How Long Can I Run 12/2 20 Amp Circuit?

electrician working with red wires

In recent years, more people have found interest in connecting their outside garden buildings to electricity. The demand for power comes with an increasing need for comfort in an outdoor space.

However, many DIYers find the entire process quite challenging. Among the top questions asked is what are the right cables to use for outbound connection and whether the cable should be underground or above the surface.

In this article, we'll focus on addressing the question, "Is using a 12/2 wire for a 20-amp outbound connection right or possible?" Well, as you can see, the DIYer needs to know whether it is possible and if it is also right. To answer this question, we will have to consider a few factors.

These may include the amount of energy needed by the small house. The other factors to consider are the number of appliances that will be running at the same time and the distance you will need to run the cables from the main power supply.

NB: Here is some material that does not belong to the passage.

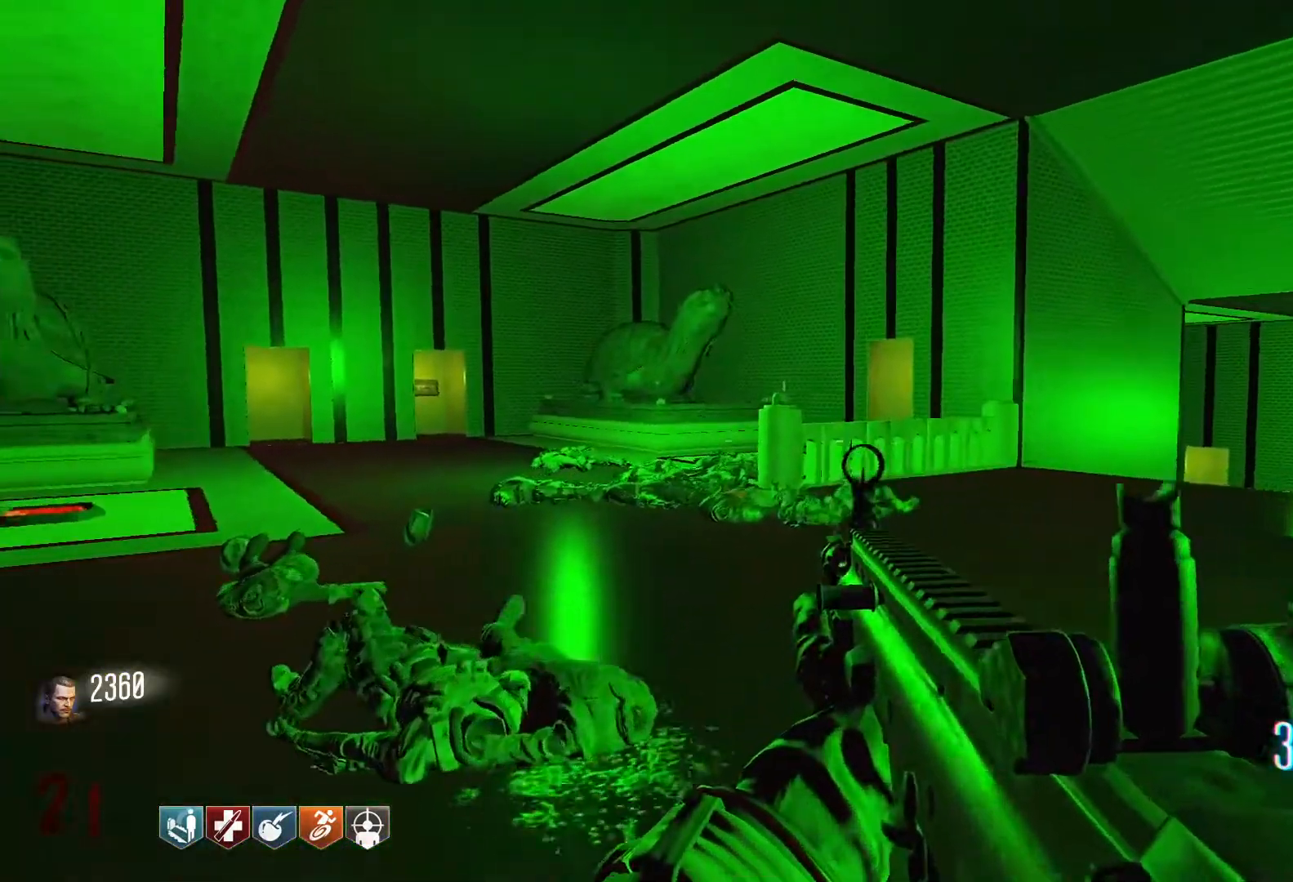
{"keys": [], "mouse": [], "events": [[367, "w", "up"]]}
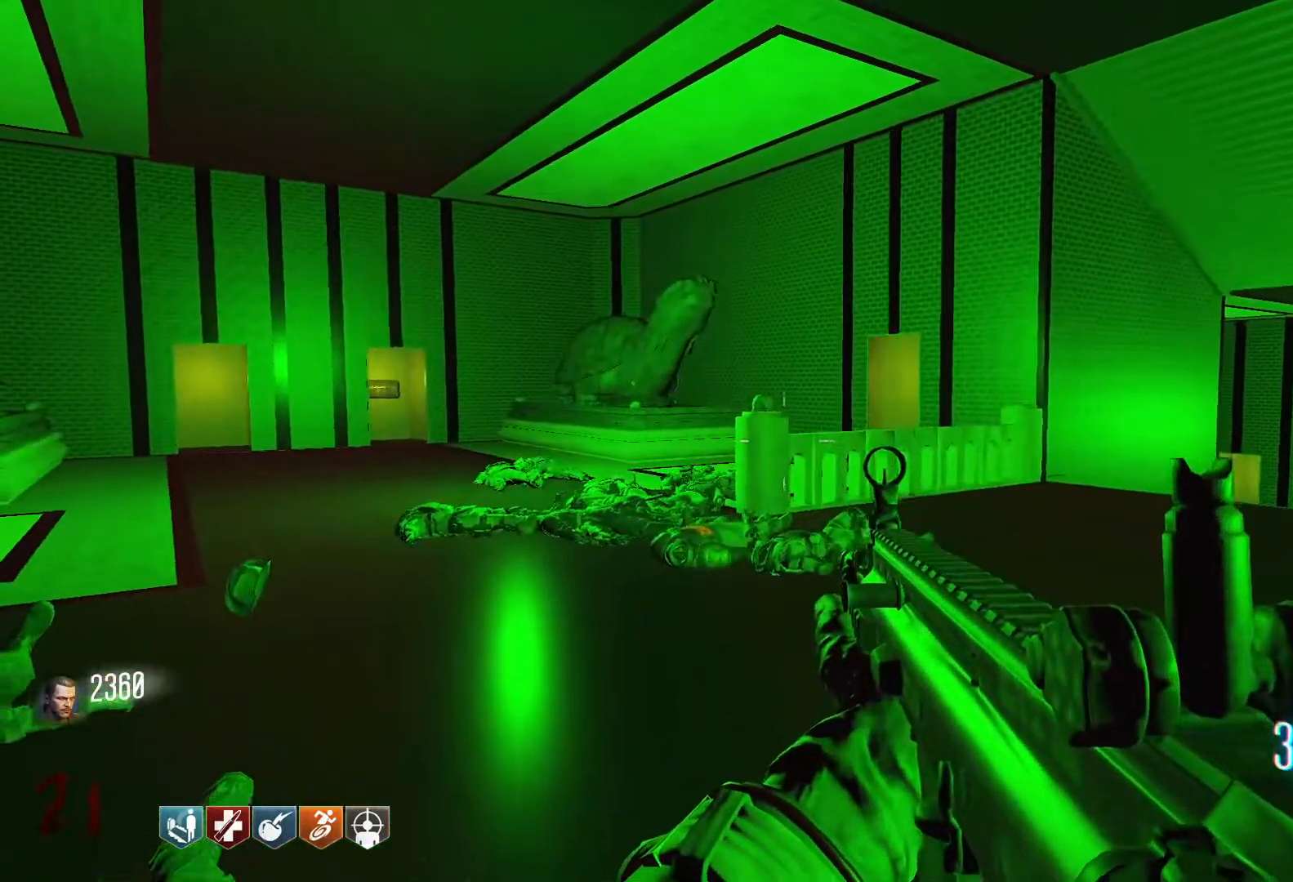
{"keys": [], "mouse": [], "events": []}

Understand the Basic American Wire Gauge

To fully answer this question, we first have to understand the standard wire gauge ratings used in America. These gauge ratings determine the capacity of the wire and the suitability of that wire for specific locations.

The basic wire ratings used commonly for domestic wiring include 10/2, 12/2, and 14/3. The numbers indicate the size of the wire and, consequently, the power that it can convey at the same time.

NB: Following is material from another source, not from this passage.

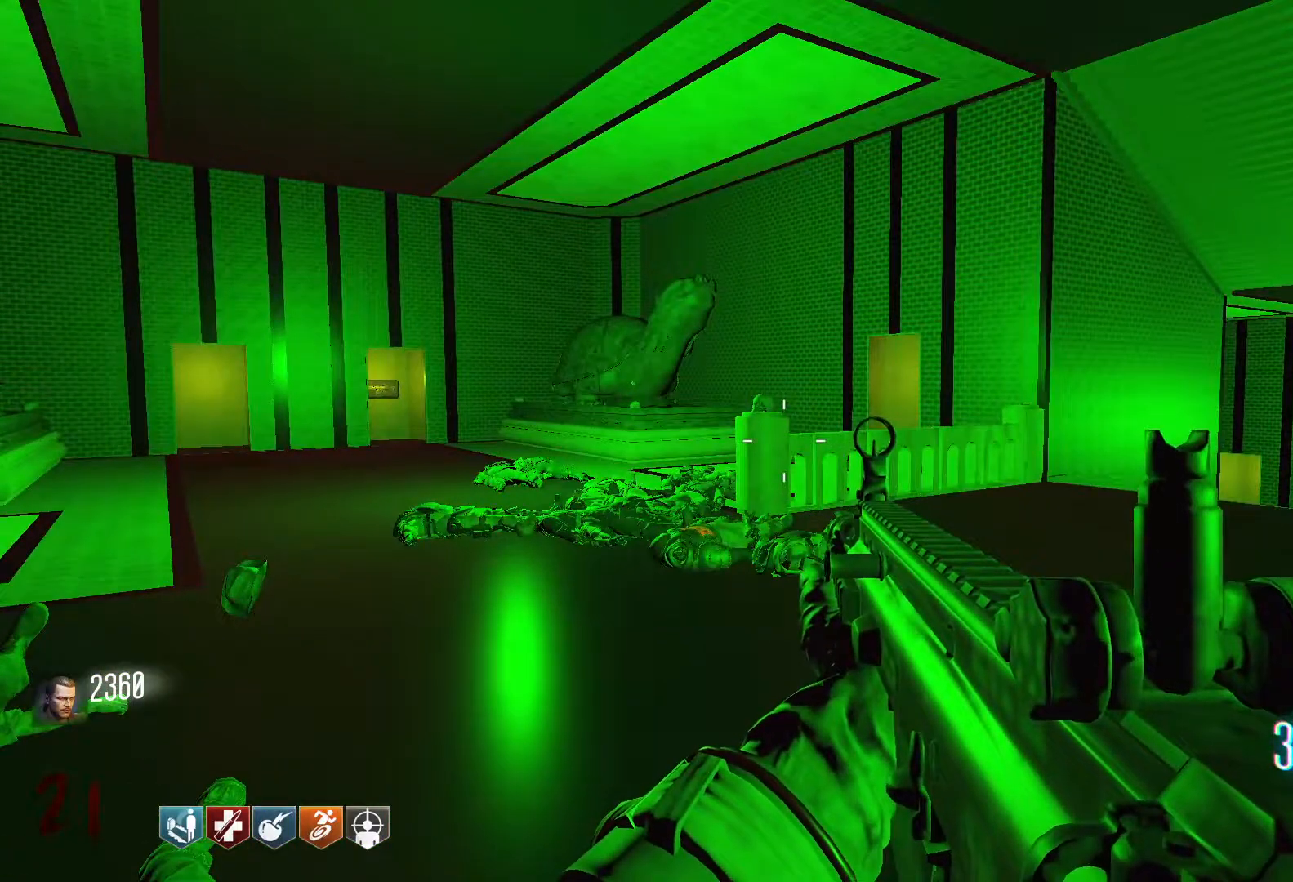
{"keys": [], "mouse": [], "events": []}
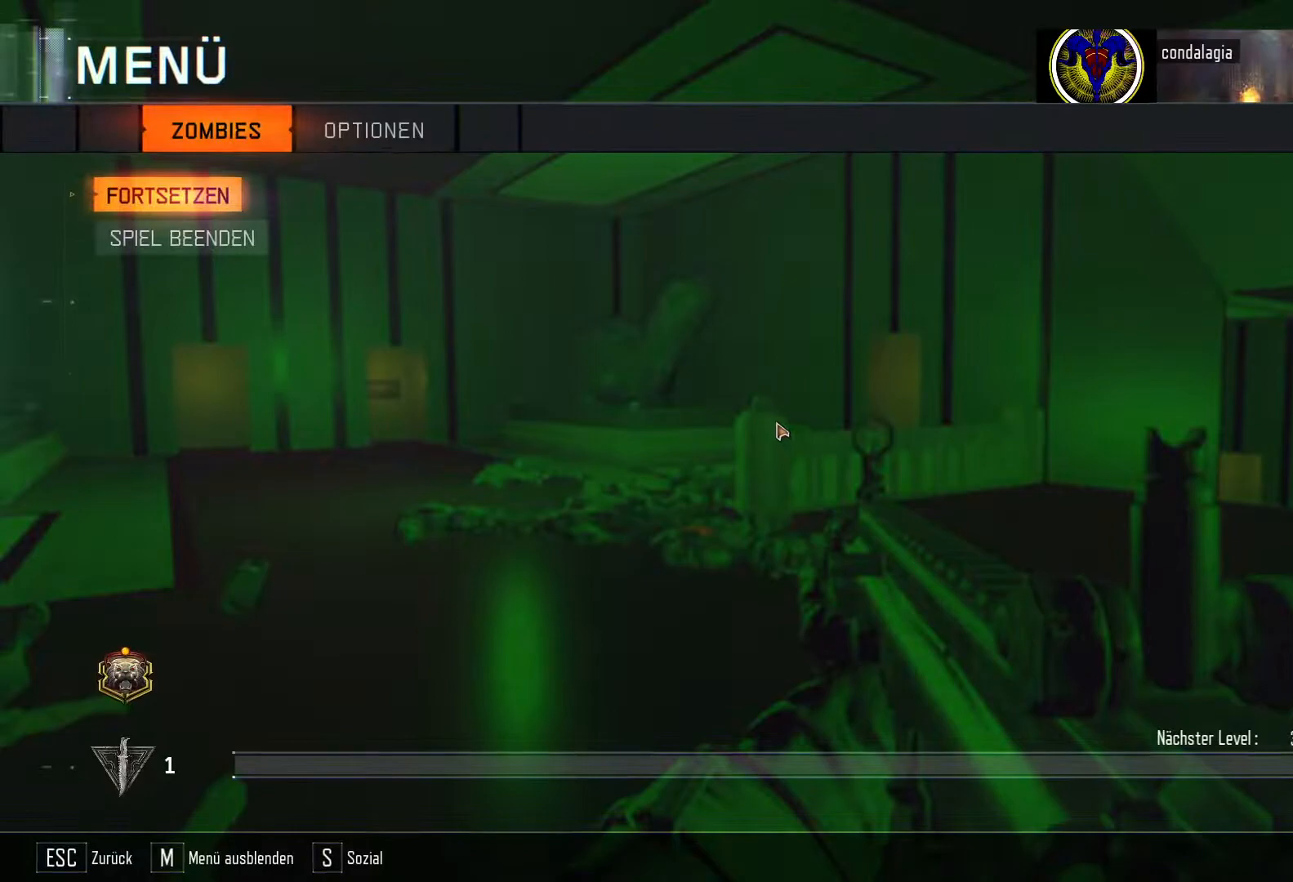
{"keys": [], "mouse": ["left"], "events": [[467, "mouse_left", "down"]]}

The conductor used should be able to handle the indicated capacity. Further, the insulation should be able to offer sufficient protection based on the amp capacity of the cable.

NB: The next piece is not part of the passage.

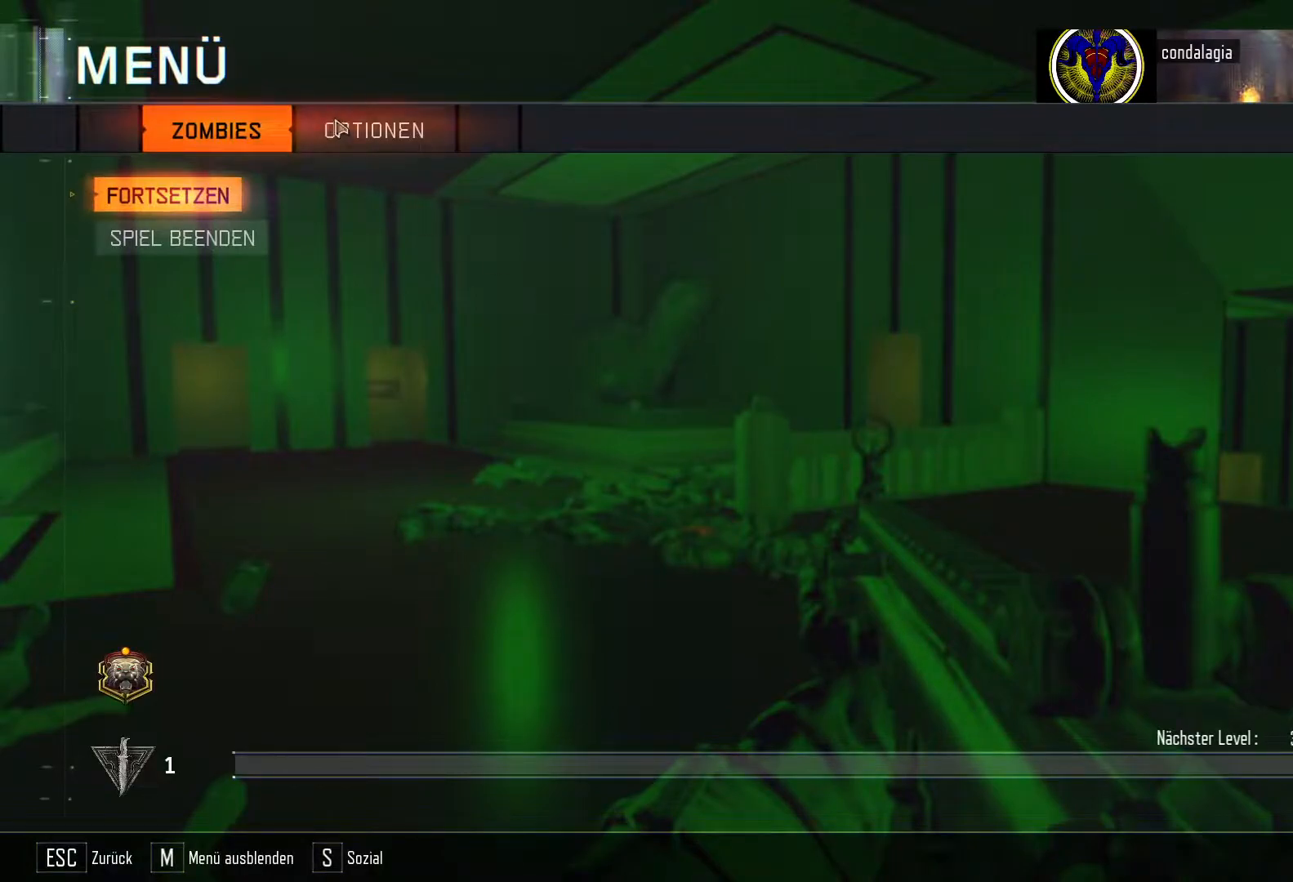
{"keys": [], "mouse": ["left"], "events": [[100, "mouse_left", "up"], [484, "mouse_left", "down"]]}
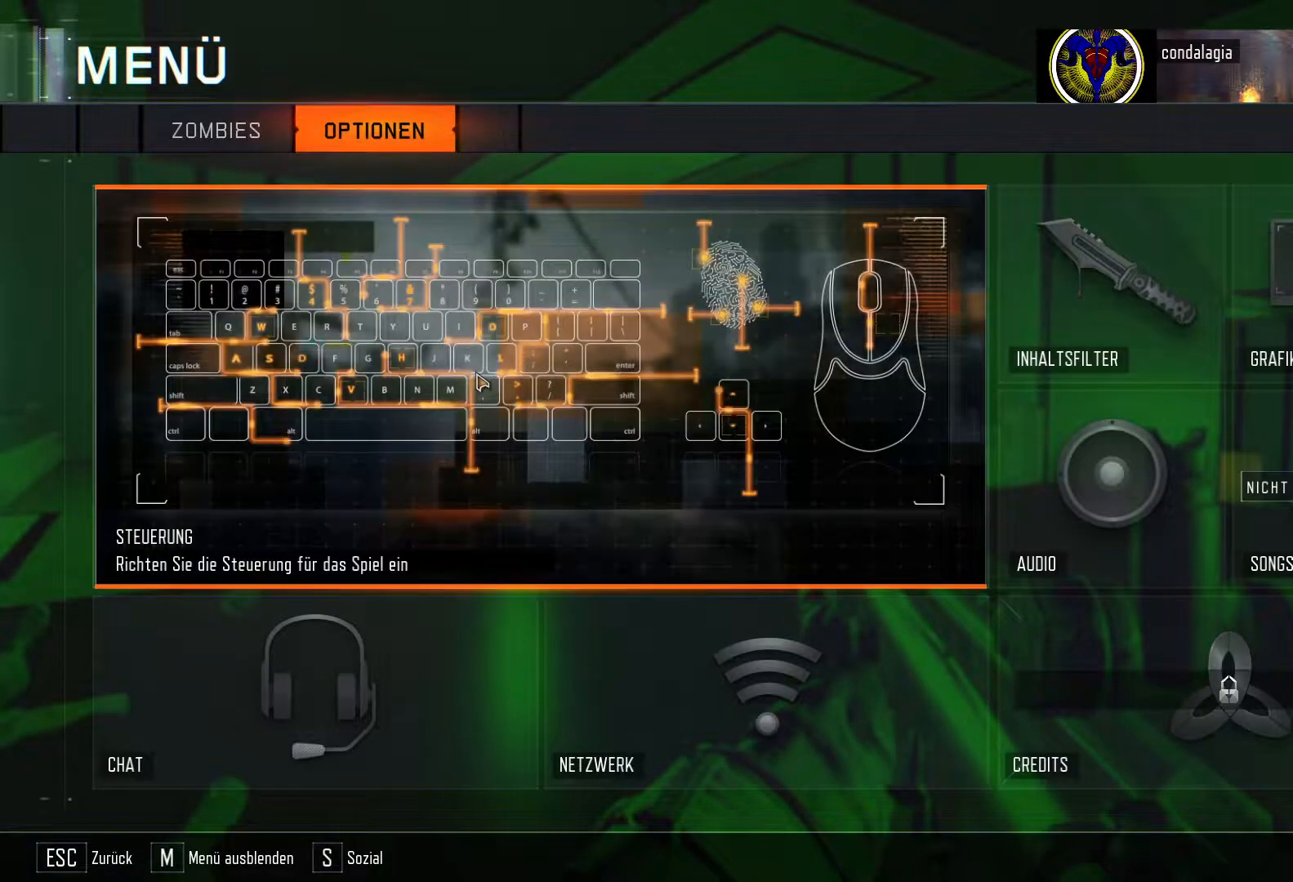
{"keys": [], "mouse": [], "events": [[117, "mouse_left", "up"]]}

For instance, a 10/2 wire is normally rated 30 amps. This means that connecting a #10 wire to a 30 amp circuit will work just fine. This wire can be used on all circuits with an amperage below 30 without the risk of overheating.

On the other hand, we have the 12/2 wire, which is generally rated at 20 amps. In other words, the wire can be used on 20-amp circuits comfortably. It will also work on lower-rated circuits.

As you can see from the example above, the capacity of the cable favors a lower cable rating. A #10 cable is more highly rated in amperage than a #12 cable, and so is a #12 cable compared to a #14 cable.

In the case of our question, the DIYer wants to run power from a 20 amps outlet. Well, the rating question then becomes should the #12 or #10 cable be used?"

hands working with electrical wire

Calculating the Right Amperage for Circuit Cables

One of the mistakes that most people make is to assume that, as long as an outlet is rated 20amps, the wire will also be carrying 20 amps. On the contrary, an outlet could be rated 20 amps, but only 5 or 10 amps will be used at every point in time.

As such, it is always important to start by factoring in the appliances to be used at the other end. In this regard, make sure you clearly define the maximum number of appliances that are likely to be running at the same time.

In the case where there are no heavy appliances to be used, the power to be used on the other end is way lower than the outlet amperage. In the case of our question, a 20 amps outlet should work perfectly with a 12/2 wire.

This is because the wire size fits perfectly with the ports provided at the outlet. Further, the amperage for the wire matches squarely with the outlet.

With that said, there are situations where you may want to use the #14 wire for the same. Although not recommended, the #14 wire could be used as long as the appliances to be used will not require the full amperage.

On average, #14 wires have an ampacity of 15amps. This makes the cable ideal for a setup where consumption at every single moment does not exceed 15 amps.

wire unified with connectors

Bottom Line

When trying to wire power outwards, you must first consider the power needs of your outer house. You also should pick a wire that answers your amperage needs, and everything will run fine.

You must also consider how deep your wire should be buried by looking at the type of insulation available on each cable type. In regards to the distance, there is no need to worry as long as the outer source is within the vicinity of the power source.